Catecholamine release. Hypercapnia triggers a sympathetic response and the release of endogenous adrenaline and noradrenaline. Under anaesthesia, this catecholamine surge has two consequences. In a patient with borderline cardiovascular function, a small bump in catecholamines may actually support blood pressure — so mild hypercapnia is not always immediately catastrophic. But in a patient who seems difficult to keep at an adequate anaesthetic depth, persistently elevated CO₂ may be contributing. The catecholamine response is actively fighting the anaesthetic, trying to wake the patient up. Regulating CO₂ removes that stimulus.

CO₂ narcosis. At very high concentrations — around 80 to 90 mmHg — CO₂ itself becomes an anaesthetic agent. It has been used in this way historically, including for the induction of anaesthesia in pigs for castration procedures. The consequence is that a patient with very severe hypercapnia may appear adequately or even deeply anaesthetised, masking a dangerous physiological state. Anaesthetic depth and CO₂ narcosis are not the same thing, and conflating them can be fatal.

CO₂ as a perfusion indicator

There is a fourth reason to monitor CO₂ that is distinct from the three above — and arguably one of the most clinically important. CO₂ is not just a ventilation monitor. It is a perfusion monitor.

Remember the pathway: CO₂ is produced at the tissues, transported in the blood, and delivered to the lungs for elimination. Every step in that chain depends on adequate circulation. If cardiac output falls — whether due to haemorrhage, myocardial depression, vasodilation, or any other cause — less blood reaches the lungs per minute. Less CO₂ is delivered to the alveoli.
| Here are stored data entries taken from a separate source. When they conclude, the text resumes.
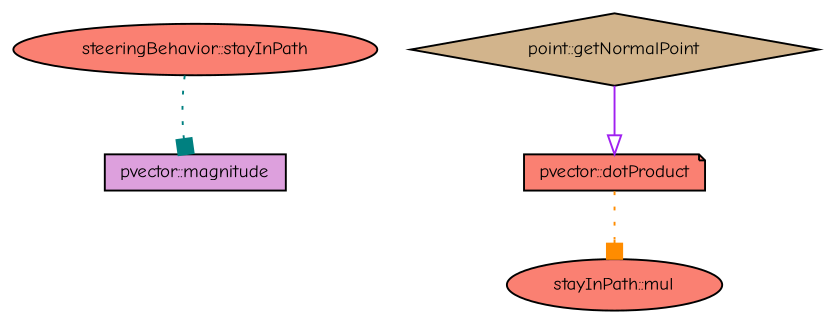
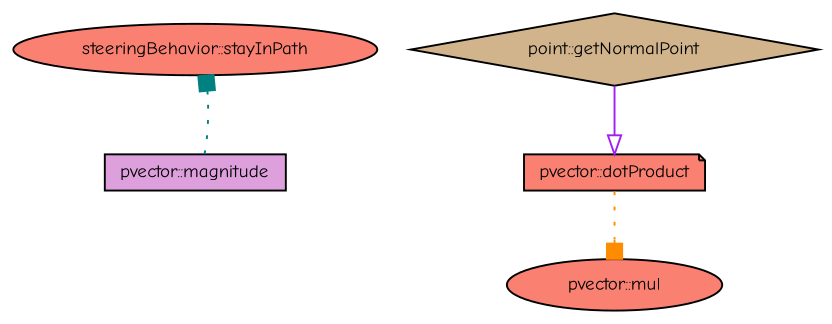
  digraph {
    fontname="Comic Neue"
    rankdir=TB
    node [color=black fillcolor=salmon fontname="Comic Neue" fontsize=10 shape=ellipse style=filled]
    edge [arrowhead=box fontname="Comic Neue" fontsize=10 labelfontname=Helvetica labelfontsize=10 style=dotted]
    n1 [fontcolor=black height=0.2 label="steeringBehavior::stayInPath" width=0.4]
    n2 [fillcolor=plum height=0.2 label="pvector::magnitude" shape=box width=0.4]
    n3 [fillcolor=tan height=0.2 label="point::getNormalPoint" shape=diamond width=0.4]
    n4 [height=0.2 label="pvector::dotProduct" shape=note width=0.4]
-   n5 [height=0.2 label="stayInPath::mul" width=0.4]
-   n1 -> n2 [color=teal]
+   n5 [height=0.2 label="pvector::mul" width=0.4]
+   n2 -> n1 [color=teal]
    n3 -> n4 [arrowhead=onormal color=purple style=solid]
    n4 -> n5 [color=darkorange]
  }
EtCO₂ falls.

Critically, this fall in EtCO₂ can occur despite normal or even unchanged ventilation. If your patient is being ventilated at a consistent rate and tidal volume and the EtCO₂ suddenly drops, the first question should not be about the ventilator — it should be about the circulation. A sudden, unexplained fall in EtCO₂ during anaesthesia is one of the earliest and most reliable signs of reduced cardiac output, and in the worst case, impending cardiac arrest.
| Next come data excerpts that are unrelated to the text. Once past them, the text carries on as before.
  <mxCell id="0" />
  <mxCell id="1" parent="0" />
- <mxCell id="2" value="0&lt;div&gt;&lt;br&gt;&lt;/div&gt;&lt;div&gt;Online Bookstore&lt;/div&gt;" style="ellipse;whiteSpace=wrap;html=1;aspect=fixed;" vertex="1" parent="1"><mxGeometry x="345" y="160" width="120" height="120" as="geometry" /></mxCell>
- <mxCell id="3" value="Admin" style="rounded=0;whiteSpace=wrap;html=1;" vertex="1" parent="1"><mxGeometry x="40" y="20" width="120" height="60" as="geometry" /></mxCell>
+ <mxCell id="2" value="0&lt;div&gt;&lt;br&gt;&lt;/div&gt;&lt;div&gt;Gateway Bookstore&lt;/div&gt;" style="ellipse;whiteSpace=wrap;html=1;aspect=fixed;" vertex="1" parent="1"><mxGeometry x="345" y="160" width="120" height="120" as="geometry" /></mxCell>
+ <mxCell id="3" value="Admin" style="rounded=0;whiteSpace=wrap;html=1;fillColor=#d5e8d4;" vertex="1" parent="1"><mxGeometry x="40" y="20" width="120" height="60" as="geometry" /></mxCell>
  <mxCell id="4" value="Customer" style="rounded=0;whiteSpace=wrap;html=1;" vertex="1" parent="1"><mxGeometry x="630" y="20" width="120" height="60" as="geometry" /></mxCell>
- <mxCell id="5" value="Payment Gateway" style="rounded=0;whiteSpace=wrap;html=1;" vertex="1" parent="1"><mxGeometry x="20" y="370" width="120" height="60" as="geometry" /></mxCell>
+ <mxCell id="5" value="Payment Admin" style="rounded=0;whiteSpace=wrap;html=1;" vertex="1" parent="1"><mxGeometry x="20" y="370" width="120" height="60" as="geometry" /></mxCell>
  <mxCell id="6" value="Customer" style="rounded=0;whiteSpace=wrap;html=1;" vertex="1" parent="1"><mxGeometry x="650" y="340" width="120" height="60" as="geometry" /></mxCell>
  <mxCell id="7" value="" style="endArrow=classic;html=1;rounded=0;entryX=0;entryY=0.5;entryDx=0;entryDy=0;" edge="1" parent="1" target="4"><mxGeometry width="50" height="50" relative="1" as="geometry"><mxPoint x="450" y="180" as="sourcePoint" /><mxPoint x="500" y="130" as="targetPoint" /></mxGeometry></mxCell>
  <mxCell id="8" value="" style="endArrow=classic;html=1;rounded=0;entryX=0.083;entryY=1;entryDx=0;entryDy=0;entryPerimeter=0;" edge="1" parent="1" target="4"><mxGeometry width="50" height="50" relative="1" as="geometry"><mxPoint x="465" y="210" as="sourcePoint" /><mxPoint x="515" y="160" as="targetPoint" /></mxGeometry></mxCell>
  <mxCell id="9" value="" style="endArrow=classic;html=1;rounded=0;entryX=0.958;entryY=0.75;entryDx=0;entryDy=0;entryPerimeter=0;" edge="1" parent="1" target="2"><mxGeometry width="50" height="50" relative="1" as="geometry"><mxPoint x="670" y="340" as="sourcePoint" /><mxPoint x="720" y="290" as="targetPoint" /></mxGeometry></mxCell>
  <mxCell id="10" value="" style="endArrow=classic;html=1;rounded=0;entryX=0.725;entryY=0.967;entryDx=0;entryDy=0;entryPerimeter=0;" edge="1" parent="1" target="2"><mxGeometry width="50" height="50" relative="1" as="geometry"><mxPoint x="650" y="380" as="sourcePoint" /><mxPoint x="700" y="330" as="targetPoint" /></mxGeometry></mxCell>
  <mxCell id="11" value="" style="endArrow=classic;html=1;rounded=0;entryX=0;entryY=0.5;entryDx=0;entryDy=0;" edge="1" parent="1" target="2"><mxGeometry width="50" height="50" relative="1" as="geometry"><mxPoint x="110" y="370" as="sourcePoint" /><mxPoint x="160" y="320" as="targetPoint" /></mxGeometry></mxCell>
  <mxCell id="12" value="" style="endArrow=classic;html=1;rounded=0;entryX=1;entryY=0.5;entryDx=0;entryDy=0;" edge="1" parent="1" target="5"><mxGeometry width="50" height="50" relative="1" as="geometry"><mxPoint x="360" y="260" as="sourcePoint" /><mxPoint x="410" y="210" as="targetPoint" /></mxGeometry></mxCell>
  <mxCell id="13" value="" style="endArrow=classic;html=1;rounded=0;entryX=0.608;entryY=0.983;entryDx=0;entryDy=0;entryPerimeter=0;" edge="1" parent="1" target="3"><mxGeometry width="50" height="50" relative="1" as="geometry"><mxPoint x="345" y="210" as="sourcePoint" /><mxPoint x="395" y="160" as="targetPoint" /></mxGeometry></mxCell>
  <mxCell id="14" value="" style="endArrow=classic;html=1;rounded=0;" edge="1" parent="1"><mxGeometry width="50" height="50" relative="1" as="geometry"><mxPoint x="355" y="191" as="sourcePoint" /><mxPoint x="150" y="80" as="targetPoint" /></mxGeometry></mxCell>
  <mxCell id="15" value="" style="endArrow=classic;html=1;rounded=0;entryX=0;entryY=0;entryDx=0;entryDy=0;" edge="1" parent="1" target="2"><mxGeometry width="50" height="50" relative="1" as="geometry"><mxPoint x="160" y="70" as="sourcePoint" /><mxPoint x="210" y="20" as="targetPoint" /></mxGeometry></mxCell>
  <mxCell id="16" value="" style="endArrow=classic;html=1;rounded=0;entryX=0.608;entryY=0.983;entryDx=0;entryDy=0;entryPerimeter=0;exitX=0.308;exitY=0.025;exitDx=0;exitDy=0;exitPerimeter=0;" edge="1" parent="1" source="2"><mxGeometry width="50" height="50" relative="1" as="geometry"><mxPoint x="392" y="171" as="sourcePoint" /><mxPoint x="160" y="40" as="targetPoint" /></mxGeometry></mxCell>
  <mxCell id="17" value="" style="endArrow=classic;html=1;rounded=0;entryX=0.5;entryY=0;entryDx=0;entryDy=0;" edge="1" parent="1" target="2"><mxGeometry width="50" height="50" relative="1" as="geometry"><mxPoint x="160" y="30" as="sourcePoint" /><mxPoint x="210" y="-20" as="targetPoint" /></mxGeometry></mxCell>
This single fact transforms capnography from a ventilation monitor into a real-time indicator of cardiovascular status — and is one of the strongest arguments for considering it an essential monitor, not an optional one.

Sources of error in CO₂ interpretation

This is a physiology module rather than a monitoring module — detailed sources of equipment error are covered in the Capnography module. But there are two interpretive errors that relate directly to the physiology we have covered here, and they are worth understanding now.

Closing pearl — the brachycephalic patient: when the rules change

Everything covered in this module assumes that CO₂ is the primary driver of ventilation — which it is, in healthy dogs and cats. But there is an important exception that every nurse working with brachycephalic patients needs to understand.

Brachycephalic dogs frequently experience chronic partial upper airway obstruction, which leads to chronically elevated CO₂ over time. The brainstem gradually adapts to this sustained hypercapnia by downregulating its sensitivity to CO₂. In the most affected individuals, CO₂ essentially loses its role as the primary ventilatory stimulus. The body switches over to using hypoxia — low oxygen — as the driver instead.

The clinical implication is significant: supplementing oxygen in these patients removes the hypoxic drive to breathe without restoring the CO₂ drive they have lost. The result can be apnoea or profound respiratory depression in a patient who appeared to be breathing adequately moments before.